Kenya to launch anti-polio drives next month

Kenya will launch emergency drives to vaccinate nearly one million children against polio in the country's 20 high risk districts from next month after outbreaks in neighboring Sudan, Ethiopia and Yemen.

The campaigns, funded by the World Health Organization (WHO) and the UN Children's Fund (UNICEF), will be administered in August and September in four provinces, Director of Medical Services James Nyikal told a news conference in Nairobi on Monday.

"Kenya is at risk of polio importation owing to the geographical proximity and large population movements by air, sea and land between Kenya and Ethiopia, Sudan and Yemen with ongoing polio transmission," Nyikal said.

"Kenya is also a point of entry and a common flight connection center for people going to other African regions and the rest of the world," he added.

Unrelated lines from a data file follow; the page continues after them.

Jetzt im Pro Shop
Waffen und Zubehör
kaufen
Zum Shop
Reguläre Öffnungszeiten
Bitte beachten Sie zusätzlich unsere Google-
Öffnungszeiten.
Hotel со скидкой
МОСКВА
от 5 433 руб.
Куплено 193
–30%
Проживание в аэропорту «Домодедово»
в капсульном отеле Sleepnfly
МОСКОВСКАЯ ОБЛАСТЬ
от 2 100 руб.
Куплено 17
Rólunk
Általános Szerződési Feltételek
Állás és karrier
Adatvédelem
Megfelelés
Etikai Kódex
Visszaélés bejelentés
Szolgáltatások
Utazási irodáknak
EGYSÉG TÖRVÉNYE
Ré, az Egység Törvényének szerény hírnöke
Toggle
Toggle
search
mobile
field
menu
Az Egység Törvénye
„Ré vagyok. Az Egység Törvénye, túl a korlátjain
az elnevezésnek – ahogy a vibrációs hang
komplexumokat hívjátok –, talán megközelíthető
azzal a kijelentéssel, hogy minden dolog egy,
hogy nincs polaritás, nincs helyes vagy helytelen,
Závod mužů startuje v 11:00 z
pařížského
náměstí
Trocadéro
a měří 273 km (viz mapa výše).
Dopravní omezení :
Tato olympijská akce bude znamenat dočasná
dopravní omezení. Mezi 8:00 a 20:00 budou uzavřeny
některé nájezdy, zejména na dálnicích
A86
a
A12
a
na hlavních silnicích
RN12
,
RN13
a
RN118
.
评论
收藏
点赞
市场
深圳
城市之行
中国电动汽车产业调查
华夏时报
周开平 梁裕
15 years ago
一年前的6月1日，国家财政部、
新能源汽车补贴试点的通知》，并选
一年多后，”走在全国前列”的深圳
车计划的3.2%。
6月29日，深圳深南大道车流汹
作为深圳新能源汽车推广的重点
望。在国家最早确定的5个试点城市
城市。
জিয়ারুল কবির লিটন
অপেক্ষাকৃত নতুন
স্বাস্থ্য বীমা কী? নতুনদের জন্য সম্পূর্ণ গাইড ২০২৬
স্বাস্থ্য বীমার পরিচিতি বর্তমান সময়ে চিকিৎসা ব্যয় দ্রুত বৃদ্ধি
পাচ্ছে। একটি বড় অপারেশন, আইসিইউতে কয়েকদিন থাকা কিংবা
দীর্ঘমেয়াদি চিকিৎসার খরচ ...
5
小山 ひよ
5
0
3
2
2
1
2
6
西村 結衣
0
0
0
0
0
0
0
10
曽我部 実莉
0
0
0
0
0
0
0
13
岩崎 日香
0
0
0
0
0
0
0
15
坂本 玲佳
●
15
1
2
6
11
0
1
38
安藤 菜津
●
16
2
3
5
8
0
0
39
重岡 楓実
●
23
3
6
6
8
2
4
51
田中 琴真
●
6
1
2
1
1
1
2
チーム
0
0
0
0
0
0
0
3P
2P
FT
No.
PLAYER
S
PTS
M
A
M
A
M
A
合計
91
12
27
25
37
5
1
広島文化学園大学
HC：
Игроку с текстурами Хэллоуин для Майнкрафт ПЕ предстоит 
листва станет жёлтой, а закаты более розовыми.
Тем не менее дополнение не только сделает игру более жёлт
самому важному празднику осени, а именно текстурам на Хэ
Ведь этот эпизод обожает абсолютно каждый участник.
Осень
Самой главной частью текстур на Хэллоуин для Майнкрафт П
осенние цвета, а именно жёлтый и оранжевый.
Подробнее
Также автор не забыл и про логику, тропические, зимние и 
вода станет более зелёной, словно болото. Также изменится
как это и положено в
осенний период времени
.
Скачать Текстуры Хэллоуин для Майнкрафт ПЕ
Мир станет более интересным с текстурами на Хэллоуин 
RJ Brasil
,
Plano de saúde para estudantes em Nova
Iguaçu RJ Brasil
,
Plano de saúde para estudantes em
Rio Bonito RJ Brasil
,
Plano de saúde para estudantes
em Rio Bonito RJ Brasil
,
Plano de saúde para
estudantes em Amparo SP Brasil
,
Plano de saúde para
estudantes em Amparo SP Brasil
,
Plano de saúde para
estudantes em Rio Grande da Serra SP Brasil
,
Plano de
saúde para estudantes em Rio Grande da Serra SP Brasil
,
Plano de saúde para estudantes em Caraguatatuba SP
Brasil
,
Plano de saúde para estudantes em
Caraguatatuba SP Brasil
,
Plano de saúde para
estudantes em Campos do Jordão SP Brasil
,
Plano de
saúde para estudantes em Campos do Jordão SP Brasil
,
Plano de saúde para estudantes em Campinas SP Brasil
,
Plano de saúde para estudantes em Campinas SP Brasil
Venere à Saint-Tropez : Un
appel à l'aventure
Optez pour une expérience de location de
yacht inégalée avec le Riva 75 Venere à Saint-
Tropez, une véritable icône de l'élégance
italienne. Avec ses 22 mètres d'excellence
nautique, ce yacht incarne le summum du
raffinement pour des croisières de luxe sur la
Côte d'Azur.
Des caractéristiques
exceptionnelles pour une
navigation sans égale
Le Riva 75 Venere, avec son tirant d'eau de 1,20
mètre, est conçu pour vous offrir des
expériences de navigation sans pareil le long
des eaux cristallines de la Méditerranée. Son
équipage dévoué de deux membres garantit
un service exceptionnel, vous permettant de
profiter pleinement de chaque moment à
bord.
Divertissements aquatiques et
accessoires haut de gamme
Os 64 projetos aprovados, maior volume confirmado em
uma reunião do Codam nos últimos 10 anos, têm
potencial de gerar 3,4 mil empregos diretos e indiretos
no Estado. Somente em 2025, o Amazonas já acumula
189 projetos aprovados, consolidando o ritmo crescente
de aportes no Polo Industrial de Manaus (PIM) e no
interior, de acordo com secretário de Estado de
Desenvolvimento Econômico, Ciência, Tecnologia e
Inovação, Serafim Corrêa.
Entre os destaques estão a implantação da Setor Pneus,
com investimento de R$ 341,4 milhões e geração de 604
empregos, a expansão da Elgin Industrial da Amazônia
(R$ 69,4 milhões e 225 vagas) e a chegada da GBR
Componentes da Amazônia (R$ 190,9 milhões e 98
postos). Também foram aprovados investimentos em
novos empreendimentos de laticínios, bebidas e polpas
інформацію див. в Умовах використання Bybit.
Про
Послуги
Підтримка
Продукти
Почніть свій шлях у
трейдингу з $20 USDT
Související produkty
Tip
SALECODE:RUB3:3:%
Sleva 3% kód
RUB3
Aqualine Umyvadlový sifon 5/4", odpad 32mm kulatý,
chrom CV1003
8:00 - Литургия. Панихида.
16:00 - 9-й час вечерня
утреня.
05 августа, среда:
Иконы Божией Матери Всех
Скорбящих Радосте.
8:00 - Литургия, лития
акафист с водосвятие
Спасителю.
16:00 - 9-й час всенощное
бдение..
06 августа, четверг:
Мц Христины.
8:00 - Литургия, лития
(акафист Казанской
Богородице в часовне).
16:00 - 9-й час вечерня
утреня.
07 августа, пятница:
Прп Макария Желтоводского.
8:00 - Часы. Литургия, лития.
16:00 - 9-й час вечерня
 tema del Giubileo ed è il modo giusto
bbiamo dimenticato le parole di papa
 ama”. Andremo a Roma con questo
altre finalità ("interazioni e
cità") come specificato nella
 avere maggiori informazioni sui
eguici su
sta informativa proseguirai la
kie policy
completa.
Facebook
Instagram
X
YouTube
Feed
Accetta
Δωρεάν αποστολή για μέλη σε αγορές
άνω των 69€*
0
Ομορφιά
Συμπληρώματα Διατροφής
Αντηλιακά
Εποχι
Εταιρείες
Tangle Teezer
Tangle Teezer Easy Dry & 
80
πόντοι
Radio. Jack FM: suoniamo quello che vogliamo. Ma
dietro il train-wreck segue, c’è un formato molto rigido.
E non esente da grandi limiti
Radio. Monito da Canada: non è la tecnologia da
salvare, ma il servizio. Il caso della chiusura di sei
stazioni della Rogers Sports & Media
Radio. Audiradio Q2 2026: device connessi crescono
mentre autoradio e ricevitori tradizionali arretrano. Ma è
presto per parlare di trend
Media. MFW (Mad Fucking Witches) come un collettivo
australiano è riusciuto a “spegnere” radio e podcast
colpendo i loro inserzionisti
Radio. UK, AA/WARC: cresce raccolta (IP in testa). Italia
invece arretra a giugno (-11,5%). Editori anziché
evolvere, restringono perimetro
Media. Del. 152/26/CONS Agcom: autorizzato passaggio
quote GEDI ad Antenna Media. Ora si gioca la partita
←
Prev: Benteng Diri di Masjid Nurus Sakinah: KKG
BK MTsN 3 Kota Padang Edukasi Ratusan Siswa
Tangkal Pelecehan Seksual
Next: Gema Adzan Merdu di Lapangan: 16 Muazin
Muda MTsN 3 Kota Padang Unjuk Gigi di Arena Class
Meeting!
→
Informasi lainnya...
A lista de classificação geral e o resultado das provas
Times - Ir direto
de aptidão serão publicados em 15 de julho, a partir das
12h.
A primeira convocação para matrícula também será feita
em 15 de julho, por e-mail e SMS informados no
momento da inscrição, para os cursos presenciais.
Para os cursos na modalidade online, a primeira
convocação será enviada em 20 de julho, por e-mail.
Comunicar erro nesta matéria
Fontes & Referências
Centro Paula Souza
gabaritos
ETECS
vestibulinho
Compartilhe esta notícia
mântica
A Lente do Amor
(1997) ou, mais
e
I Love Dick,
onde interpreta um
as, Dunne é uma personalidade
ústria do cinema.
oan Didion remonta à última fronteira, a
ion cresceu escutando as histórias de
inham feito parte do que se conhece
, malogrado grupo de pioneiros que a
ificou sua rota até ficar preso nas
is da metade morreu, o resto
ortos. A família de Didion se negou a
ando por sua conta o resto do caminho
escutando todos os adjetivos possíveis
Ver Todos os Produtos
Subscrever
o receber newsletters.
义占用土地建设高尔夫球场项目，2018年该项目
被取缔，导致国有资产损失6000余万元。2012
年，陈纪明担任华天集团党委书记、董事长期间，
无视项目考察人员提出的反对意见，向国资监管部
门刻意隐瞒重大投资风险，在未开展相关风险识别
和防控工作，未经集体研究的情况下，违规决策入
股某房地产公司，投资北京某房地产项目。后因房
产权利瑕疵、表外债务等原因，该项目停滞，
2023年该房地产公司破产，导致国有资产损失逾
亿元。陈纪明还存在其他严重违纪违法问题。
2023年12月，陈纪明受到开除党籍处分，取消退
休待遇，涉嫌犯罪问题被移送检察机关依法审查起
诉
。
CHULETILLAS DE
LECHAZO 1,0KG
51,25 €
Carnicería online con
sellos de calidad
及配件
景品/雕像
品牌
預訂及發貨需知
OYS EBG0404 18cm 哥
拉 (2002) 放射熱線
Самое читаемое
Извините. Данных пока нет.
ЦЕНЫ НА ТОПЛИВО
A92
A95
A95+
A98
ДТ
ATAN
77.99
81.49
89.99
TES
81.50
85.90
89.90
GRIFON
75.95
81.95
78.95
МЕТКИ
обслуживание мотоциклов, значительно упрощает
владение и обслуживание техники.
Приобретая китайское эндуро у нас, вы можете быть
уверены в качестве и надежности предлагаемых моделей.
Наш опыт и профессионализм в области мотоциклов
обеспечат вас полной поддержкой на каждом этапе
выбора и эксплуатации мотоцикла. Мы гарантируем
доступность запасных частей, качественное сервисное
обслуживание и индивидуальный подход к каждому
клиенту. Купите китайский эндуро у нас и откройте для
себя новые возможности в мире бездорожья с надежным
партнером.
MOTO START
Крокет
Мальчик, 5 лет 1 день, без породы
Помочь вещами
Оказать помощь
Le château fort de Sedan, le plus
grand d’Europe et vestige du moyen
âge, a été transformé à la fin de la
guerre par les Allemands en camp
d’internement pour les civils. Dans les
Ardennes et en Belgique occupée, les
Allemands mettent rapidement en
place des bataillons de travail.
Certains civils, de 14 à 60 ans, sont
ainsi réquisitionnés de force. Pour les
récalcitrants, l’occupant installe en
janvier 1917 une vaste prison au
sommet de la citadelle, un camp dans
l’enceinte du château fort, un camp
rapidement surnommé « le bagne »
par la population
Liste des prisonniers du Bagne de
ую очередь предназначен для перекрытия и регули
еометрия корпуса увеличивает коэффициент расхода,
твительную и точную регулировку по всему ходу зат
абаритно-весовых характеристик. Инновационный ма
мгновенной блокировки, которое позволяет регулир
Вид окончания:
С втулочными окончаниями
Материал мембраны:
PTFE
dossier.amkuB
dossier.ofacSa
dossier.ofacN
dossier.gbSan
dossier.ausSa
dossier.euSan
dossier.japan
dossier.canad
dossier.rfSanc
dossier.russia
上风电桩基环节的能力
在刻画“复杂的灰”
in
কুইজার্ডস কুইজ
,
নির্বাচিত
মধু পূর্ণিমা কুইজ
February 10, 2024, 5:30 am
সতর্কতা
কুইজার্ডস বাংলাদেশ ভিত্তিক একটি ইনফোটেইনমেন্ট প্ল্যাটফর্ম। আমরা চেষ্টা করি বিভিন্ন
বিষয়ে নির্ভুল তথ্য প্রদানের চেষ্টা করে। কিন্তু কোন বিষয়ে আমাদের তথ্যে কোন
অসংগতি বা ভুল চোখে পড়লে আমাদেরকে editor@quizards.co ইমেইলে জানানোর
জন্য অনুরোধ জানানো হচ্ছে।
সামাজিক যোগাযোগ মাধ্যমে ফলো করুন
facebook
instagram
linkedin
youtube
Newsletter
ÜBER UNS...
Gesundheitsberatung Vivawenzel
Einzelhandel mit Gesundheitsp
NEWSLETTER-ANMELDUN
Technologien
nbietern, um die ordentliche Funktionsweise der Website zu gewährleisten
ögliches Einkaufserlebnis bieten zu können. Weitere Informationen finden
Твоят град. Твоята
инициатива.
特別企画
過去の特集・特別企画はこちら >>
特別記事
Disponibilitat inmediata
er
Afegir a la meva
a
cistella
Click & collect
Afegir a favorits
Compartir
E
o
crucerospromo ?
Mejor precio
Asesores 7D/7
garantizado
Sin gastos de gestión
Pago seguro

He said the planned polio vaccination drives are an emergency protective measure aiming at rapidly boosting children's immunity against the crippling disease.

"To avert the possible threat of polio outbreak in Kenya, the ministry of health in collaboration with other partners will vaccinate 920,528 children below 5 years living in 20 high-risk districts of North Eastern, Eastern, Coast and Nairobi provinces," the physician said.

More than 190,000 children in Kenya's northwestern Turkana, West Pokot and Marsabit districts were vaccinated for polio between February 26 to 28 and between April 2 to 4 when the polio outbreak was first reported in Sudan last year.

Early this year, WHO carried out a vaccination campaign in Sudan due to fears of outbreak there after a leap in polio cases from none to 112 over a nine-month period in 2004.

Nyikal said all efforts have been made to ensure the ongoing polio transmission in the region does not spread into Kenya.

"The ministry of health has alerted all health staff about the risk of polio importation and further intensified polio surveillance," he said.

The ongoing polio epidemic that started in West and Central Africa in 2004 has so far spread to 16 previously polio-free countries .

So far 14 cases of polio have been confirmed in Ethiopia, 152 cases in Sudan and 265 cases in Yemen.

The polio virus usually attacks the nervous system of children, causing paralysis and sometimes death from respiratory problems.